Et nous-mêmes, en notre for intérieur ? Jamais libérés de nos liens, de nos pesanteurs, de nos peurs, de nos chutes et de nos abandons ? Toujours se repentir et toujours recommencer (saint Paul lui-même…). Où se trouve le soutien de Dieu ? L’Esprit, force de Dieu, vit-il en nous ?
Ne courons pas trop vite vers Pâques pour nous consoler, pour nous bercer d’illusions. Profitons de ces quelques heures de vide au cours desquelles Jésus va nous chercher tous dans les enfers, dans notre enfer. Profitons-en pour entrer en nous-mêmes, pour méditer sur notre situation, sur ce qui dirige nos vies, sur la relation que nous pouvons nouer avec le Père.
En exil, Ezéchiel, après avoir fustigé et menacé le peuple pendant des années, apporte un début de réponse d’espoir. Mais cet espoir ne peut plus être celui qui a nourri le peuple pendant les siècles précédents. Ce ne sont plus Jérusalem ni les murs du Temple qui peuvent nous sauver. Une rupture s’est produite avec la destruction du Temple, le monde n’est plus le même. Compte désormais ce qui se passe dans le cœur de l’homme et non plus son appartenance à telle ou telle communauté. Jésus a dit à la Samaritaine : « Crois-moi, femme, ce n’est ni sur cette montagne ni à Jérusalem que vous adorerez le Père...L’heure est venue, et c’est maintenant, où les véritables adorateurs adoreront le Père dans l’esprit et la vérité » (Jean 4,21-23). Et Ezéchiel aux exilés : « Faites-vous un cœur nouveau » (18,31), puis « Je vous donnerai un cœur nouveau, je mettrai en vous un esprit nouveau, j’ôterai de votre chair le cœur de pierre et je vous donnerai un cœur de chair » (36,26) et « Je mettrai mon esprit en vous » (36, 37).

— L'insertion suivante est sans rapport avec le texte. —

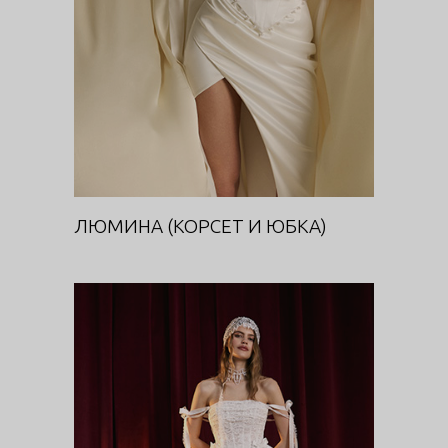
ЛЮМИНА (КОРСЕТ И ЮБКА)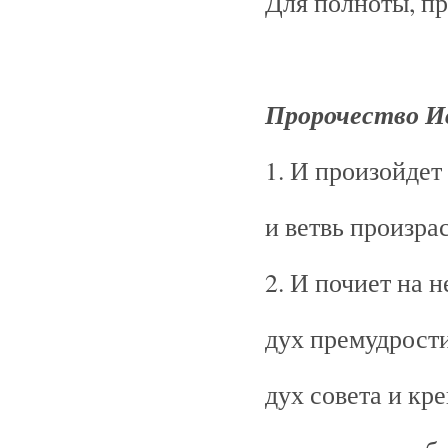
Для полноты, пр
Пророчество И
1. И произойдет
и ветвь произрас
2. И почиет на 
дух премудрости
дух совета и кр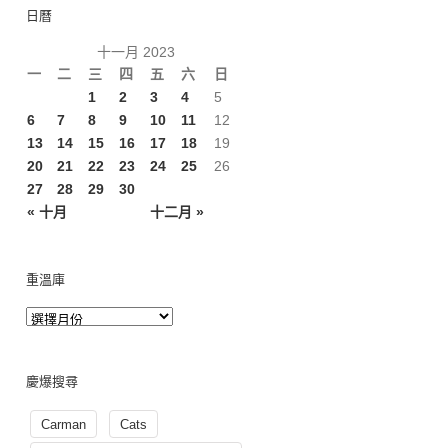
日曆
十一月 2023
一
二
三
四
五
六
日
1
2
3
4
5
6
7
8
9
10
11
12
13
14
15
16
17
18
19
20
21
22
23
24
25
26
27
28
29
30
« 十月
十二月 »
重溫庫
慶爆搜尋
Carman
Cats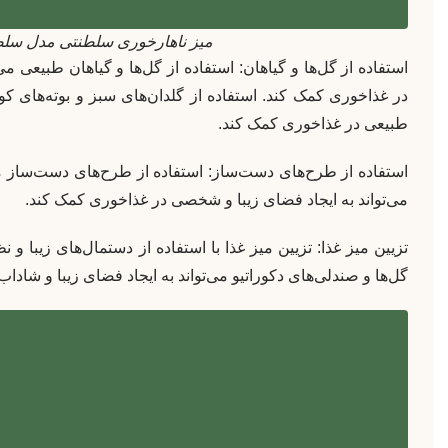
میز ناهارخوری سلطنتی مدل سل
استفاده از گل‌ها و گیاهان: استفاده از گل‌ها و گیاهان طبیعی می
در غذاخوری کمک کند. استفاده از گلدان‌های سبز و بوته‌های کوچ
طبیعی در غذاخوری کمک کند.
استفاده از طرح‌های دست‌ساز: استفاده از طرح‌های دست‌ساز
می‌تواند به ایجاد فضای زیبا و شخصی در غذاخوری کمک کند.
تزیین میز غذا: تزیین میز غذا با استفاده از دستمال‌های زیبا و
گل‌ها و صندلی‌های دکوراتیو می‌تواند به ایجاد فضای زیبا و شادا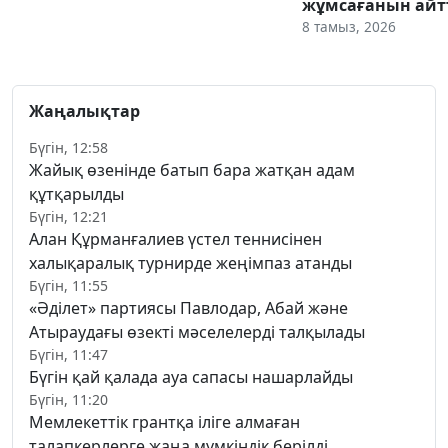
жұмсағанын ай
8 тамыз, 2026
Жаңалықтар
Бүгін, 12:58
Жайық өзенінде батып бара жатқан адам
құтқарылды
Бүгін, 12:21
Алан Құрманғалиев үстел теннисінен
халықаралық турнирде жеңімпаз атанды
Бүгін, 11:55
«Әділет» партиясы Павлодар, Абай және
Атыраудағы өзекті мәселелерді талқылады
Бүгін, 11:47
Бүгін қай қалада ауа сапасы нашарлайды
Бүгін, 11:20
Мемлекеттік грантқа іліге алмаған
талапкерлерге жаңа мүмкіндік берілді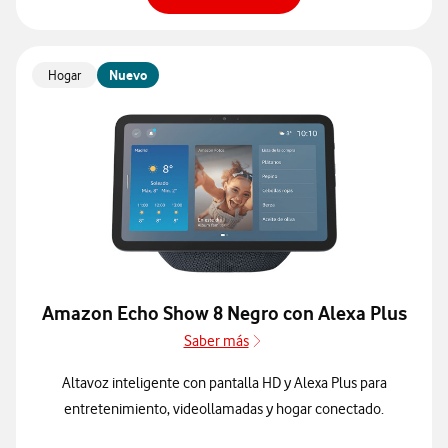
Hogar
Nuevo
Amazon Echo Show 8 Negro con Alexa Plus
Saber más
Saber más de Especificacion
Altavoz inteligente con pantalla HD y Alexa Plus para
entretenimiento, videollamadas y hogar conectado.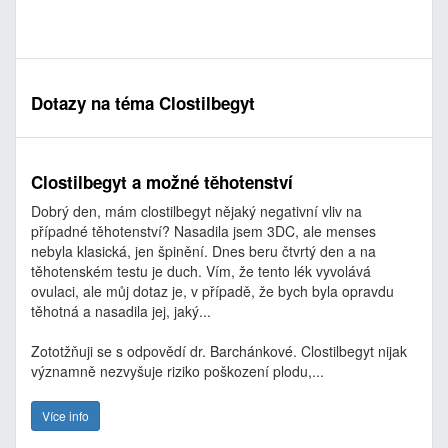
Dotazy na téma Clostilbegyt
Clostilbegyt a možné těhotenství
Dobrý den, mám clostilbegyt nějaký negativní vliv na
případné těhotenství? Nasadila jsem 3DC, ale menses
nebyla klasická, jen špinění. Dnes beru čtvrtý den a na
těhotenském testu je duch. Vím, že tento lék vyvolává
ovulaci, ale můj dotaz je, v případě, že bych byla opravdu
těhotná a nasadila jej, jaký...
Zototžňuji se s odpovědí dr. Barchánkové. Clostilbegyt nijak
významně nezvyšuje riziko poškození plodu,...
Více info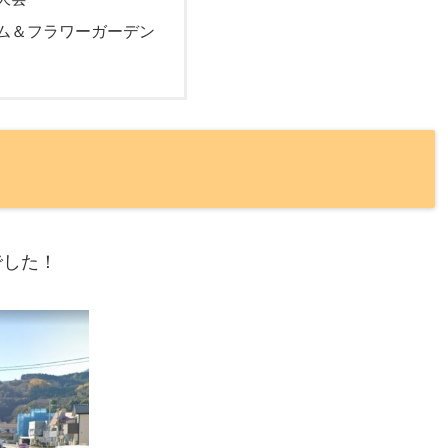
ム＆フラワーガーデン
でした！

C’est au plus profond de nous que nous devons plonger pour pouvoir renaître. Renoncer à la sécurité du temple, de nos institutions pour recevoir l’esprit dans un cœur nouveau. Reprendre notre relation avec Jésus après un dépouillement total. « Comme toi, Père, tu es en moi et moi en toi, qu’eux aussi soient en nous... Père, ceux que tu m’as donnés, je veux que là où je suis eux aussi soient avec moi » (Jean 17,21.24).
Reste la question lancinante : sommes-nous certains que Dieu puisse nous sauver ? Le centre de la foi s’est déplacé, c’est au fond de notre cœur que l’essentiel se passe. Compte d’abord l’Esprit de Dieu qui nous habite. Mais quand nous voyons le résultat, en nous, dans le monde, dans l’Église, on peut douter ! Comment garder la Foi en cet Esprit quand nous constatons les dégâts dans le monde et au plus profond de nous-mêmes ?

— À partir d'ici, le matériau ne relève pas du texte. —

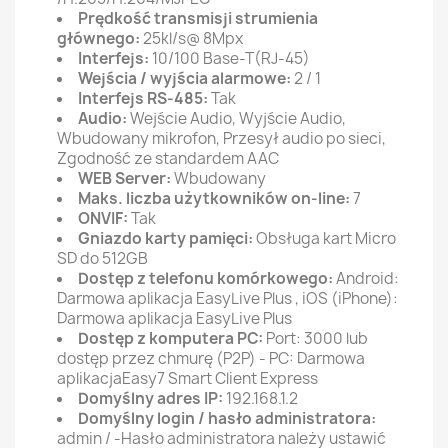
Prędkość transmisji strumienia
głównego:
25kl/s@ 8Mpx
Interfejs:
10/100 Base-T(RJ-45)
Wejścia / wyjścia alarmowe:
2 / 1
Interfejs RS-485:
Tak
Audio:
Wejście Audio, Wyjście Audio,
Wbudowany mikrofon, Przesył audio po sieci,
Zgodność ze standardem AAC
WEB Server:
Wbudowany
Maks. liczba użytkowników on-line:
7
ONVIF:
Tak
Gniazdo karty pamięci:
Obsługa kart Micro
SD do 512GB
Dostęp z telefonu komórkowego:
Android:
Darmowa aplikacja EasyLive Plus , iOS (iPhone):
Darmowa aplikacja EasyLive Plus
Dostęp z komputera PC:
Port: 3000 lub
dostęp przez chmurę (P2P) - PC: Darmowa
aplikacjaEasy7 Smart Client Express
Domyślny adres IP:
192.168.1.2
Domyślny login / hasło administratora:
admin / -Hasło administratora należy ustawić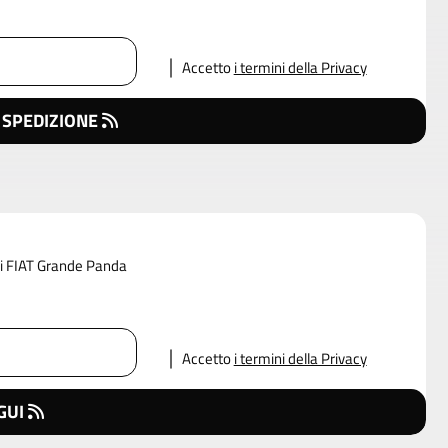
Accetto
i termini della Privacy
 SPEDIZIONE
 di FIAT Grande Panda
Accetto
i termini della Privacy
GUI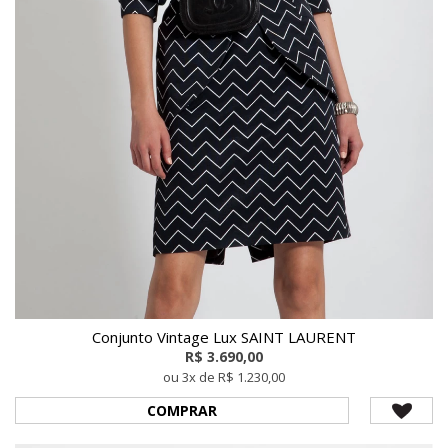
Conjunto Vintage Lux SAINT LAURENT
R$ 3.690,00
ou 3x de R$ 1.230,00
COMPRAR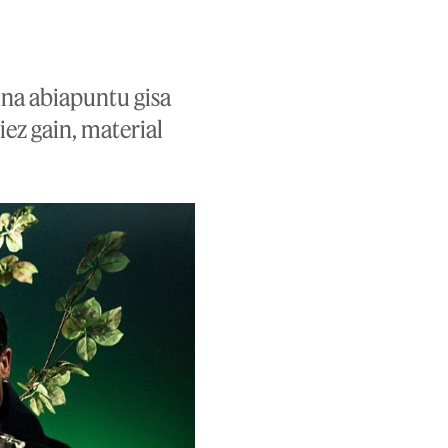
una abiapuntu gisa
ez gain, material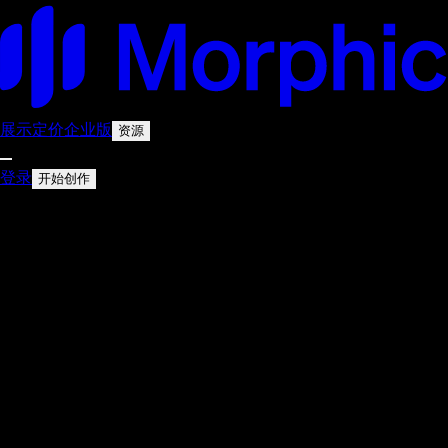
展示
定价
企业版
资源
登录
开始创作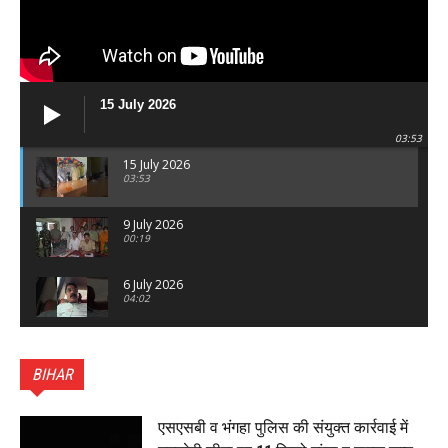
15 July 2026
03:53
15 July 2026
03:53
9 July 2026
00:19
6 July 2026
04:02
पटना सिटी : BPSC में सफल निभा कुमारी बनीं SDM , विधायक
ने किया सम्मानित, 6 July 2026
BIHAR
01:45
हिंदू साम्राज्य दिनोत्सव पर रक्सौल में राष्ट्रीय स्वयंसेवक संघ
का भव्य पथ संचलन, 5 July 2026
एसएसबी व भंगहा पुलिस की संयुक्त कार्रवाई में
00:22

Une fois encore, revenons à Ézéchiel. Après avoir annoncé tous les malheurs, le voilà qui proclame le salut ! Il reprend l’histoire d’Israël. Il rappelle la fidélité de YHWH qui a toujours sauvé son peuple malgré ses infidélités. Il faut relire Ézéchiel 16, cette histoire des relations entre YHWH et son peuple, de son amour pour son peuple infidèle. Le peuple est appelé à se souvenir des bienfaits de YHWH. Le deuxième Isaïe peut proclamer : « Consolez, consolez mon peuple... » (Isaïe 40,1sq). Mais la consolation est hors du Temple et de ce qui l’entoure.

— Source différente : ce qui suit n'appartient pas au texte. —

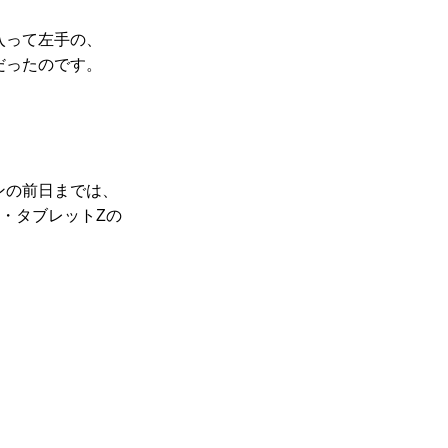
入って左手の、
だったのです。
ンの前日までは、
・タブレットZの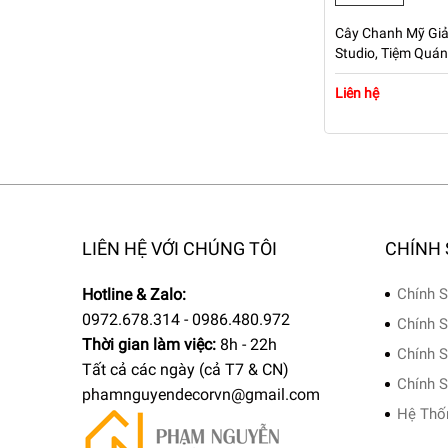
Cây Chanh Mỹ Giả
Studio, Tiệm Quá
Cao 1m6 – Mã: P
Liên hệ
LIÊN HỆ VỚI CHÚNG TÔI
CHÍNH
Hotline & Zalo:
Chính S
0972.678.314 - 0986.480.972
Chính S
Thời gian làm việc:
8h - 22h
Chính S
Tất cả các ngày (cả T7 & CN)
Chính S
phamnguyendecorvn@gmail.com
Hệ Thố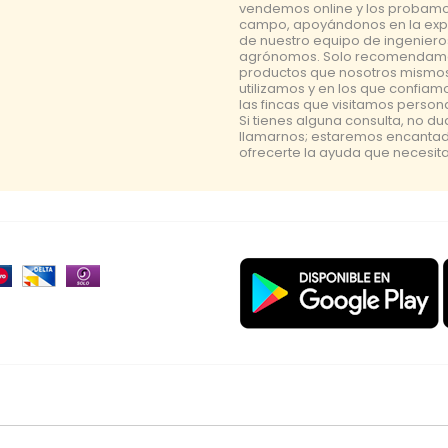
vendemos online y los probamo
campo, apoyándonos en la exp
de nuestro equipo de ingeniero
agrónomos. Solo recomendam
productos que nosotros mismo
utilizamos y en los que confiam
las fincas que visitamos perso
Si tienes alguna consulta, no d
llamarnos; estaremos encanta
ofrecerte la ayuda que necesita
a
polillero
placa
lucha integrada
amarillo
vacuna arbol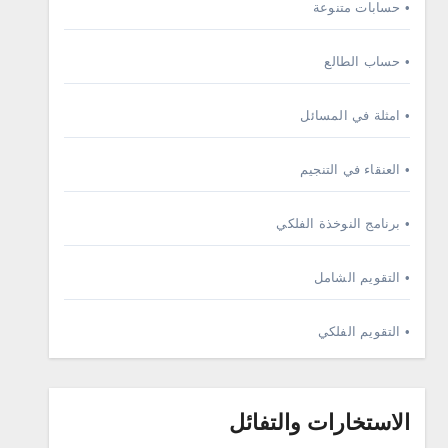
• حسابات متنوعة
• حساب الطالع
• امثلة في المسائل
• العنقاء في التنجيم
• برنامج النوخذة الفلكي
• التقويم الشامل
• التقويم الفلكي
الاستخارات والتفائل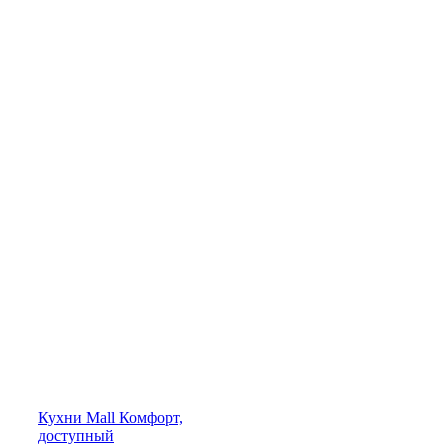
Кухни
Mall
Комфорт,
доступный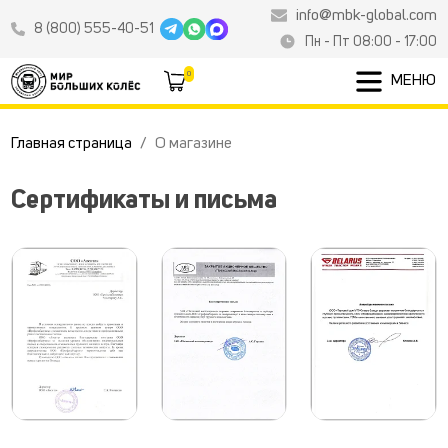
info@mbk-global.com
8 (800) 555-40-51
Пн - Пт 08:00 - 17:00
0
МЕНЮ
Главная страница
О магазине
Сертификаты и письма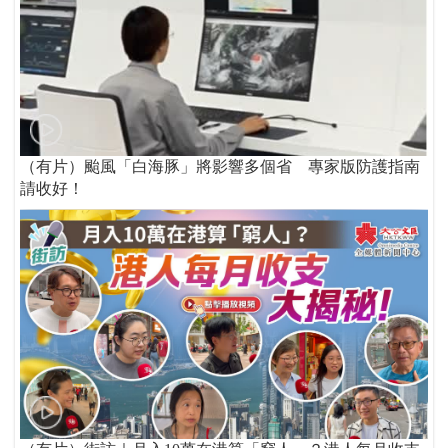
（有片）颱風「白海豚」將影響多個省 專家版防護指南
請收好！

Toute l’histoire d’Israël nous dit la fidélité de Dieu qui nous aime. Cet amour est don gratuit, il ne dépend pas de nos efforts. Dieu ne nous appartient pas, il nous appartient de l’accepter, de l’accueillir. Tout vient du Père, et nous savons qu’il parle au cœur de tous les hommes, ce n’est pas à nous d’en juger. Notre foi est notre affaire à chacun et s’ancre au fond de notre cœur. Elle est don gratuit de Dieu et non résultat de nos efforts. À nous de la recevoir, de l’accepter. Si nous acceptons cette conversion du cœur, nous devenons ce « petit reste », dépositaire de la bonne nouvelle, représenté par le Serviteur d’Isaïe (Isaïe 52,13 – 53,12).
Les voies de Dieu ne sont pas nos voies. Nous ignorons son action, nous ignorons ce qu’il veut pour nous. Notre confiance est fondée sur toute cette histoire de « Dieu avec nous », la grande Histoire et notre histoire personnelle, celle de nos relations avec le Père.
Après cette descente aux enfers,
au fond de nous et de notre histoire,
nous pourrons fêter la Résurrection et repartir de l’avant.